Most of the time it makes no difference unless you are trying to squeak in under the 5N’s single volume limit, in which case that 10% difference is “handy”.

So while there may be a place for a conversation about the minutiae of Drobo/EXT4/Windows/OSX counting mechanisms and the various limitations arising from those… I don’t think its helpful in someone else’s thread.

Except that here it does make a difference and it trips a lot of people up. Granted, some people are lazy, but many more are ignorant. A lot of people are annoyed about the 5N’s volume size limit, yourself included Chris. As things stand (with currently available disk capacities) it is simply not an issue to me. Since the OP asked the question, I feel it’s important to give an accurate reply and in that I endeavour to be neither lazy nor ignorant. There seems to be a consensus that loading up a 5N with the current maximum of five 6 TB drives is going to result in a lot of wastage. I wanted to point out that it is not the case. I apologise to dsmero for hijacking his thread, to Don for pointing out the obvious, and to anyone else who found my answer overly pedantic.

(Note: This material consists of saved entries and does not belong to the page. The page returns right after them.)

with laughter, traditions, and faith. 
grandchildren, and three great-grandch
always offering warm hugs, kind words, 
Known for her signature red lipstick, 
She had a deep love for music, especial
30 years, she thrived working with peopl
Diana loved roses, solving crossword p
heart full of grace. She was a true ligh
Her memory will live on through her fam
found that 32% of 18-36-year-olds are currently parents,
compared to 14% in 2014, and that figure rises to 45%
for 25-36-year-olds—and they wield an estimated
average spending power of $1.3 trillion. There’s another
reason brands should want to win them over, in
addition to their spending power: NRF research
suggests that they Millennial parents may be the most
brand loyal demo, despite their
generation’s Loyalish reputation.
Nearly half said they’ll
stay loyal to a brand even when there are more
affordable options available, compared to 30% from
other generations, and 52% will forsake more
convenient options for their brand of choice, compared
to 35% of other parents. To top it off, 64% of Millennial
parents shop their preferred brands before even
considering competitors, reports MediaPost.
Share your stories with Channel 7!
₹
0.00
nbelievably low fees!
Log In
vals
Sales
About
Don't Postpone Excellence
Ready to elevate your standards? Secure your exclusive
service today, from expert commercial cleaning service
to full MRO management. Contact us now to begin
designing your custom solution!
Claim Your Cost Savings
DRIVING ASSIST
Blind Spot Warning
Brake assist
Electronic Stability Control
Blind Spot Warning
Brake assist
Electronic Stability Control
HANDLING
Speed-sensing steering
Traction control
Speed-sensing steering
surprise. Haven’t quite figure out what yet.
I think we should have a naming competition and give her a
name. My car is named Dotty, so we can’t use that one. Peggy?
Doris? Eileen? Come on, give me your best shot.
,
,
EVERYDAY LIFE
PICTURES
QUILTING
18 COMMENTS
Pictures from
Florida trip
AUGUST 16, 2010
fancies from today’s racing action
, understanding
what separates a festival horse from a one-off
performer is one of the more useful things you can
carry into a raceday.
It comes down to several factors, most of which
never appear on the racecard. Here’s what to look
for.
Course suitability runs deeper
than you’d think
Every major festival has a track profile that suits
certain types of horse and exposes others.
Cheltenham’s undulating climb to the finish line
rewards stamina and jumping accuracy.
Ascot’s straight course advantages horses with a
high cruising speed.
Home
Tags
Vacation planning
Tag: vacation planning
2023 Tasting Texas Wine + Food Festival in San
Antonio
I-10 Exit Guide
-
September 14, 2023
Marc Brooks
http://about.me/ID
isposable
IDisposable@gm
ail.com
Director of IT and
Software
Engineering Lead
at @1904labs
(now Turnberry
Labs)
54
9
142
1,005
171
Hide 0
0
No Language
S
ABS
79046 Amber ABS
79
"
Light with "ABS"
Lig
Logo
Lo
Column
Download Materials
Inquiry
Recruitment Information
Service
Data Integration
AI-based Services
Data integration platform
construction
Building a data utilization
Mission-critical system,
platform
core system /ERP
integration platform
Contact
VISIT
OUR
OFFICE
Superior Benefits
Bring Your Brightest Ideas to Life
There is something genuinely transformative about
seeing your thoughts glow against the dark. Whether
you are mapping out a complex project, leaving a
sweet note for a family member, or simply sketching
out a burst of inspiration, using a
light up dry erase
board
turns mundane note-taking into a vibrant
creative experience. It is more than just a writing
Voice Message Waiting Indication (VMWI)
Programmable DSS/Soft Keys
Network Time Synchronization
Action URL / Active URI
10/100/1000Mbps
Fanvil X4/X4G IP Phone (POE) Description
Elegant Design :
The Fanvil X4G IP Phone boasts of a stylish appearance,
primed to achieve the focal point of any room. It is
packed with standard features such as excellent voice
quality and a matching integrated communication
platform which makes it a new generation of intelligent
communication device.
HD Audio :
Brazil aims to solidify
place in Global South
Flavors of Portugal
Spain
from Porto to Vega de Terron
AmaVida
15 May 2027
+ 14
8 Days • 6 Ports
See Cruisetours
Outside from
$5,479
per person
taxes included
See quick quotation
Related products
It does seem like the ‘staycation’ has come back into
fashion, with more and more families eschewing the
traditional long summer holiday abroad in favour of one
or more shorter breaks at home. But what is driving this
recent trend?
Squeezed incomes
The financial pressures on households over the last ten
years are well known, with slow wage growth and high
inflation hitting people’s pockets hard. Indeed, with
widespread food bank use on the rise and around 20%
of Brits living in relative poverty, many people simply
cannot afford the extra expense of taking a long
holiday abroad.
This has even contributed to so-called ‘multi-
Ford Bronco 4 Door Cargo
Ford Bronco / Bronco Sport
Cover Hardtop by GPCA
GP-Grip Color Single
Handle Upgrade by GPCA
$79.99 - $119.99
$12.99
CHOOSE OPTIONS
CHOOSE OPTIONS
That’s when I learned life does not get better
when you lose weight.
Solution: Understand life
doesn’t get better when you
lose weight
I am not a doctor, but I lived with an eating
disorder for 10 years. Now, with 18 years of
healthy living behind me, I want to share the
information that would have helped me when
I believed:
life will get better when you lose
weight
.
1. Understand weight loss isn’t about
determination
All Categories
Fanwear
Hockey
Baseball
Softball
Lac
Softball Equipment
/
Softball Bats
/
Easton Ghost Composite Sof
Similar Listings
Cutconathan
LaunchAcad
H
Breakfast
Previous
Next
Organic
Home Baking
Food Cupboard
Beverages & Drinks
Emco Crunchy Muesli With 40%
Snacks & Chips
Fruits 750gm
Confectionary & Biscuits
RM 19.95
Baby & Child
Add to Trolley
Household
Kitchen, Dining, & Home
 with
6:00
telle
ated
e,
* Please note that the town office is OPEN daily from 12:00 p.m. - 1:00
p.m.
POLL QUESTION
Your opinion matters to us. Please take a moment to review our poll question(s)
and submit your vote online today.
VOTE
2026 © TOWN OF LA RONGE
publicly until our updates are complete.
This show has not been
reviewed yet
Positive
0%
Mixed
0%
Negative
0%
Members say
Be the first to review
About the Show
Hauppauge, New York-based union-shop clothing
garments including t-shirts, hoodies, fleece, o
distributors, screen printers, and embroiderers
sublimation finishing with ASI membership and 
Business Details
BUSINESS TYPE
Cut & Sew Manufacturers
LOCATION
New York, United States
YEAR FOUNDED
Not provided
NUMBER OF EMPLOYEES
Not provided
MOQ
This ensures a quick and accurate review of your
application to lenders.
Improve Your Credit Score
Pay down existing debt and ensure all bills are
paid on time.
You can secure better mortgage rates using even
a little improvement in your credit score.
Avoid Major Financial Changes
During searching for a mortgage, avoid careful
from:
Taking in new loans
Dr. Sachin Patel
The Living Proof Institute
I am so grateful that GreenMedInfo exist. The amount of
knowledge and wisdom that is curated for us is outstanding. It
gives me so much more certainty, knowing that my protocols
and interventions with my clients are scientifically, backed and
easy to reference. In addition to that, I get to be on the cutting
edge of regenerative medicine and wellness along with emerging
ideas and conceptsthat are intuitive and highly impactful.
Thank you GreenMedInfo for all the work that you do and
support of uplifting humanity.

Edit: Apologies again, but my pedantry has got the better of me again! Contrary to what you say, Chris, hard drive capacities have in fact always been marketed honestly. I have a 1 TB HGST drive in my laptop that has a capacity of 1,000,204,886,016 bytes - if anything, they’re being slightly generous. By the time it’s partitioned, formatted and space is taken by the overhead that a modern filesystem imposes there is 999.35 GB of space left for me to use, but that isn’t HGST’s fault; they sell hard drives, not filesystems. The dishonesty is in the specification of the RAM capacity. I’m told my laptop has “8 GB of RAM”. It doesn’t. It has 8 GiB = 8,589,934,592 bytes, rather more than 8.5 GB, but since that works out in the user’s favour he complains about the hard drive manufacturers instead!